South Korean SK Group sub, SK BIOPHARMACEUTICALS CO., soared to more than double the company’s initially offered price during its trading debut in the nation’s largest first share sale in three years.
The stock flew 159% from the IPO price in Seoul, boosting its market cap to 9.9 trillion won ($8.2 billion). Gains in the sector were rapid enough to prompt a $3 billion U.S. hedge fund to warn last week that valuations of Korean healthcare stocks — trading at 80 times 12-month forward earnings — are too expensive, leaving prices vulnerable.
Biotech stocks have boomed in Korea since regulators banned short-selling on March 16 for six months amid the global pandemic selloff. Many of the firms surged after announcing plans to develop treatments related to Covid-19, making them favourites of the nation’s retail traders.
More than $30 million in sales this year are expected from SK’s pipelines, which include one drug under clinical trial for a rare disease and two FDA-approved ones — Solriamfetol for excessive sleepiness and Cenobamate for epilepsy, according to Han Byung-hwa, analyst at Eugene Investment & Securities. That means the stock is trading at more than 200 times estimated sales, a high valuation given that rival UCB SA had a price-sales-ratio of 5 when it started its pharmaceutical business, Han wrote in a note.

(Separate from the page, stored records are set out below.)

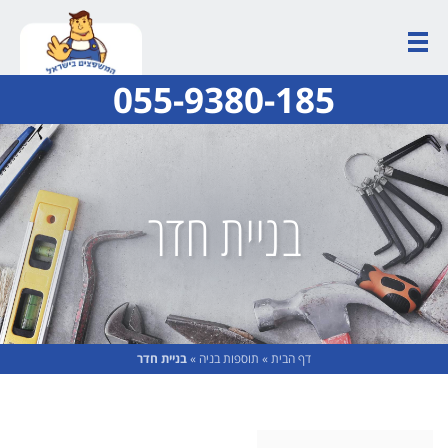
055-9380-185
בניית חדר
דף הבית
»
תוספות בניה
»
בניית חדר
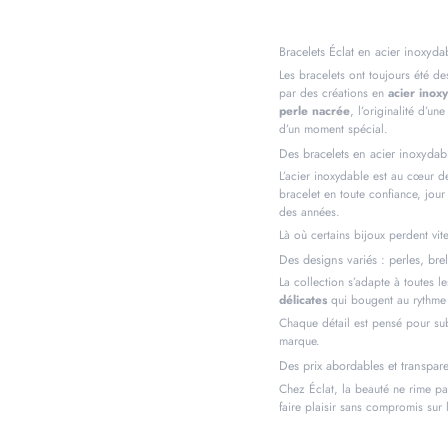
Bracelets Éclat en acier inoxyda
Les bracelets ont toujours été de
par des créations en
acier inox
perle nacrée
, l’originalité d’un
d’un moment spécial.
Des bracelets en acier inoxydabl
L’acier inoxydable est au cœur de
bracelet en toute confiance, jour 
des années.
Là où certains bijoux perdent vit
Des designs variés : perles, bre
La collection s’adapte à toutes 
délicates
qui bougent au rythme
Chaque détail est pensé pour subl
marque.
Des prix abordables et transpar
Chez Éclat, la beauté ne rime pas
faire plaisir sans compromis sur l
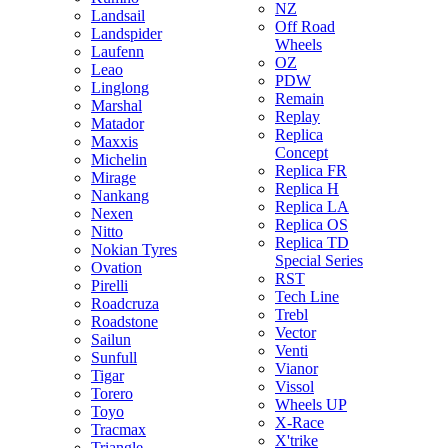
NZ
Landsail
Off Road
Landspider
Wheels
Laufenn
OZ
Leao
PDW
Linglong
Remain
Marshal
Replay
Matador
Replica
Maxxis
Concept
Michelin
Replica FR
Mirage
Replica H
Nankang
Replica LA
Nexen
Replica OS
Nitto
Replica TD
Nokian Tyres
Special Series
Ovation
RST
Pirelli
Tech Line
Roadcruza
Trebl
Roadstone
Vector
Sailun
Venti
Sunfull
Vianor
Tigar
Vissol
Torero
Wheels UP
Toyo
X-Race
Tracmax
X'trike
Triangle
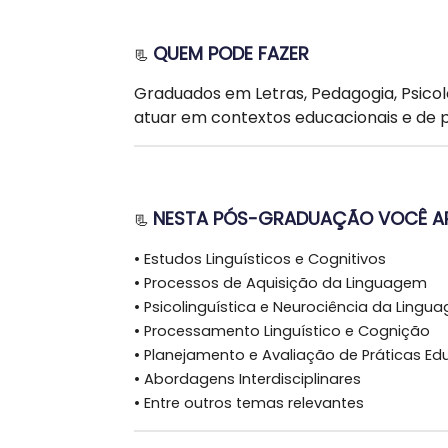
QUEM PODE FAZER
📃
Graduados em Letras, Pedagogia, Psicol
atuar em contextos educacionais e de p
NESTA PÓS-GRADUAÇÃO VOCÊ AP
📃
•
Estudos Linguísticos e Cognitivos
•
Processos de Aquisição da Linguagem
•
Psicolinguística e Neurociência da Lingu
•
Processamento Linguístico e Cognição
•
Planejamento e Avaliação de Práticas Ed
•
Abordagens Interdisciplinares
•
Entre outros temas relevantes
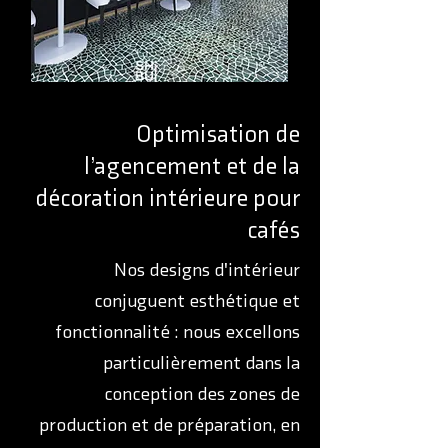
Optimisation de
l’agencement et de la
décoration intérieure pour
cafés
Nos designs d'intérieur
conjuguent esthétique et
fonctionnalité : nous excellons
particulièrement dans la
conception des zones de
production et de préparation, en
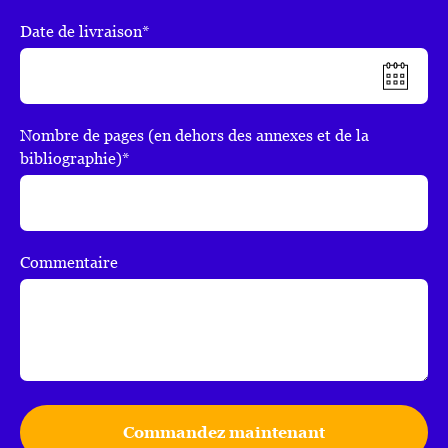
Date de livraison*
Nombre de pages (en dehors des annexes et de la
bibliographie)*
Commentaire
Commandez maintenant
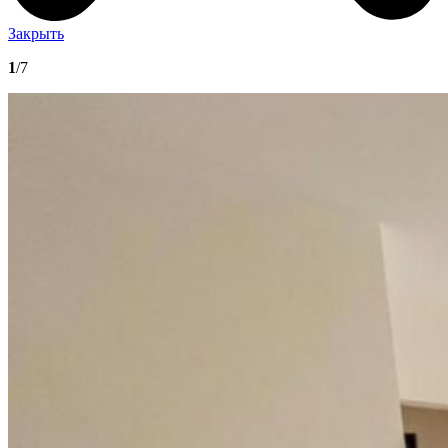
Закрыть
1
/7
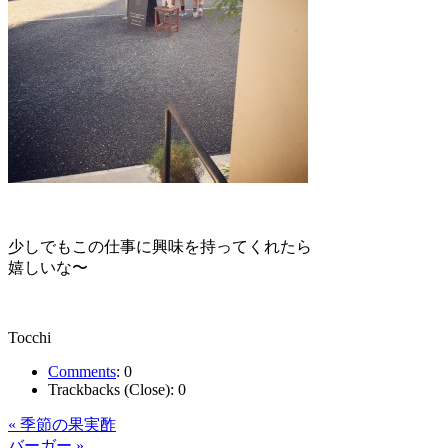
少しでもこの仕事に興味を持ってくれたら
嬉しいな〜
Tocchi
Comments
:
0
Trackbacks (Close):
0
« 季節の果実酢
バーガー »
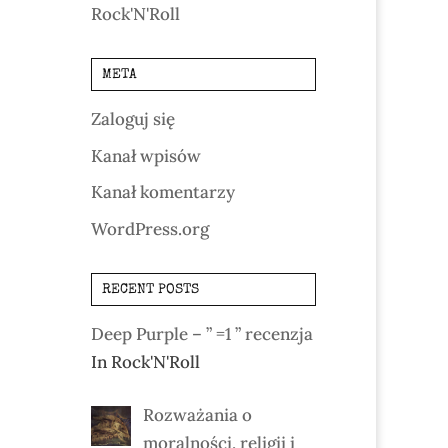
Rock'N'Roll
META
Zaloguj się
Kanał wpisów
Kanał komentarzy
WordPress.org
RECENT POSTS
Deep Purple – ” =1 ” recenzja
In Rock'N'Roll
Rozważania o
moralności, religii i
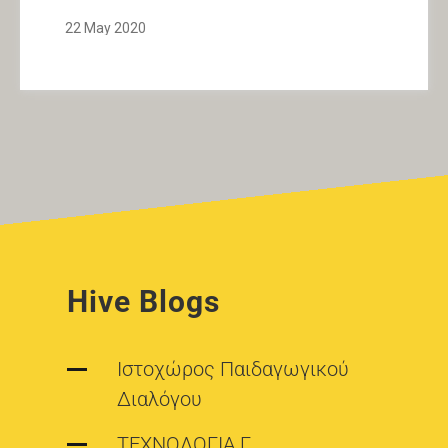
22 May 2020
Hive Blogs
Ιστοχώρος Παιδαγωγικού
Διαλόγου
ΤΕΧΝΟΛΟΓΙΑ Γ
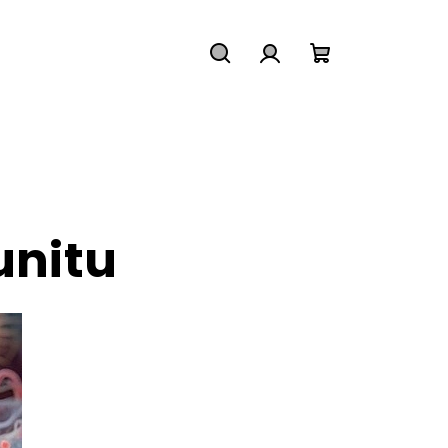
Hledat
Přihlášení
Nákupní
košík
unitu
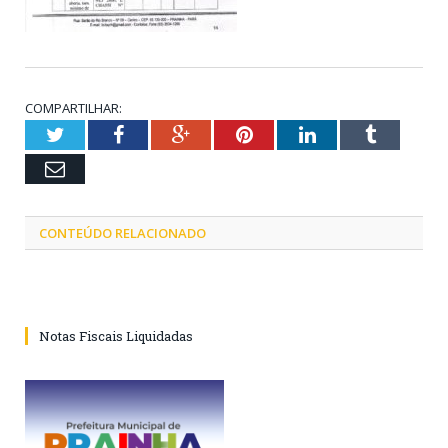
COMPARTILHAR:
Twitter
Facebook
Google+
Pinterest
LinkedIn
Tumblr
Email
CONTEÚDO RELACIONADO
Notas Fiscais Liquidadas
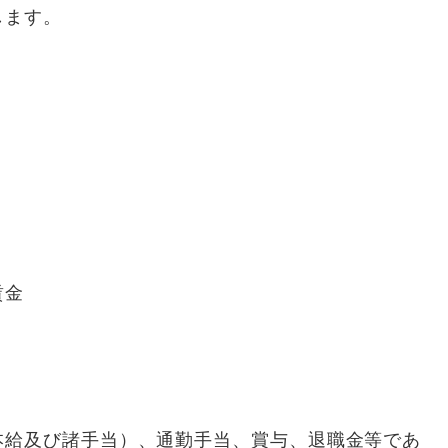
します。
賃金
び諸手当）、通勤手当、賞与、退職金等であ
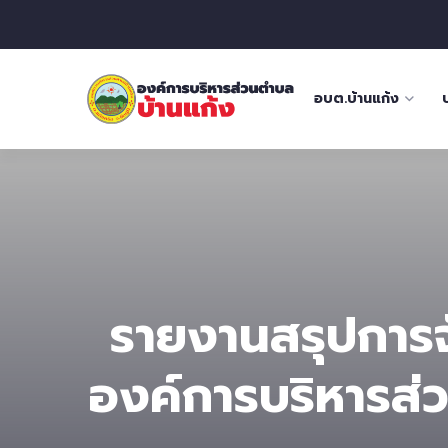
อบต.บ้านแก้ง
รายงานสรุปการจั
องค์การบริหารส่ว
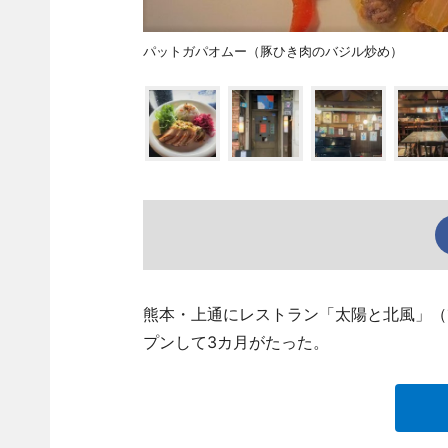
パットガパオムー（豚ひき肉のバジル炒め）
熊本・上通にレストラン「太陽と北風」（熊本
プンして3カ月がたった。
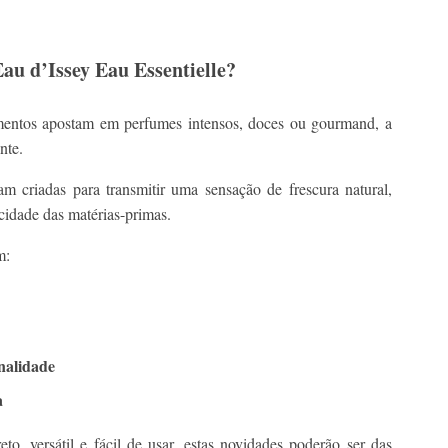
Eau d’Issey Eau Essentielle?
ntos apostam em perfumes intensos, doces ou gourmand, a
nte.
am criadas para transmitir uma sensação de frescura natural,
icidade das matérias-primas.
m:
nalidade
a
o, versátil e fácil de usar, estas novidades poderão ser das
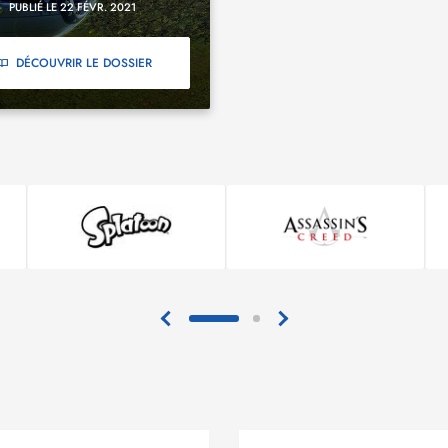
PUBLIÉ LE 22 FÉVR. 2021
DÉCOUVRIR LE DOSSIER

Hans noted ”Still, sales growth from the three drugs will be about 45% per year, reaching 1.8 trillion won in 2030. Despite high R&D and marketing costs at least 200 billion won a year, the firm can get SK Group’s support”.
SK Biopharmaceuticals owns 55% insurance coverage in the U.S. in July for cenobamate, brand-named Xcopri, without a partnership with local companies, CEO Jeong Woo Cho said at a press conference on June 15. Xcopri is about $30 per pill for 50 mg, compared with $20 per pill for rival UCB’s Briviact’s treatment, according to First Data Bank. UCB’s Vimpat will go generic in 2022.